Paul Stone, former owner of WNGC & Southern Broadcasting asked about my plans for life after KICKS. I grinned and told this powerful & wealthy man that I was going to start my own independent network, and he said to me, "Moby, that is a monumental undertaking."I told him I understood that, but I was dedicated to it. Had we have known how right he was, we might not have done it. It sure the heck ain't been easy. This, far and away, has been the most difficult thing I've ever attempted. Over the years, many have tried this, and few have succeeded. It's like I tell young artists with stars in their eyes, "You're not going to make it. You'll fail, and regret having tried. If those words dampen your fire to do it, then I'm absolutely right." We made the decision to try, yet to be prepared to fail, but we would never have that wonder of what would it have been like.
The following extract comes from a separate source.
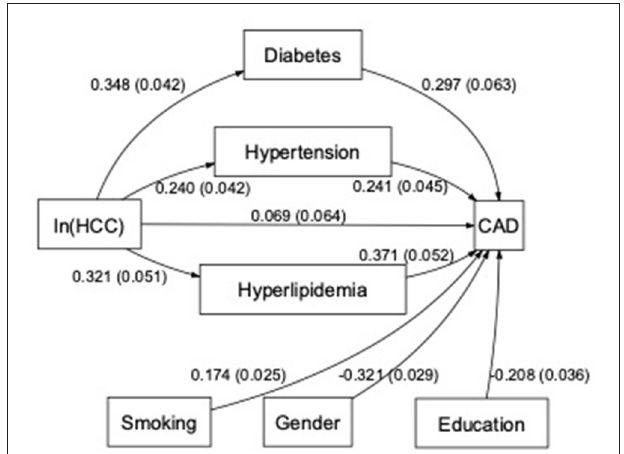
FIGURE 3 | Path diagram over the associations between the HCC, CAD, and standard modifiable cardiovascular risk factors. Boxes represent included variables in the path model and arrows the estimated associations (with the SE in parentheses) between variables in the path model. The arrow from logarithmized HCC [ln(HCC)] to CAD represents the direct association and the others represent the indirect associations. Smoking, gender with male as reference, and education with elementary school as reference were included as confounders in the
What they need to know? Close your eyes and just do it if you think you got the balls.
Start up costs? Many times more than you would ever have projected.
How many stations before you launch ? Fewer than you would think you would, or should have.
Best business model? Understand that many before you have tried and failed, but that wasn't you, and you'll never know unless you go to the deep end of the pool and jump in. Don't forget to hold your breath, and good luck.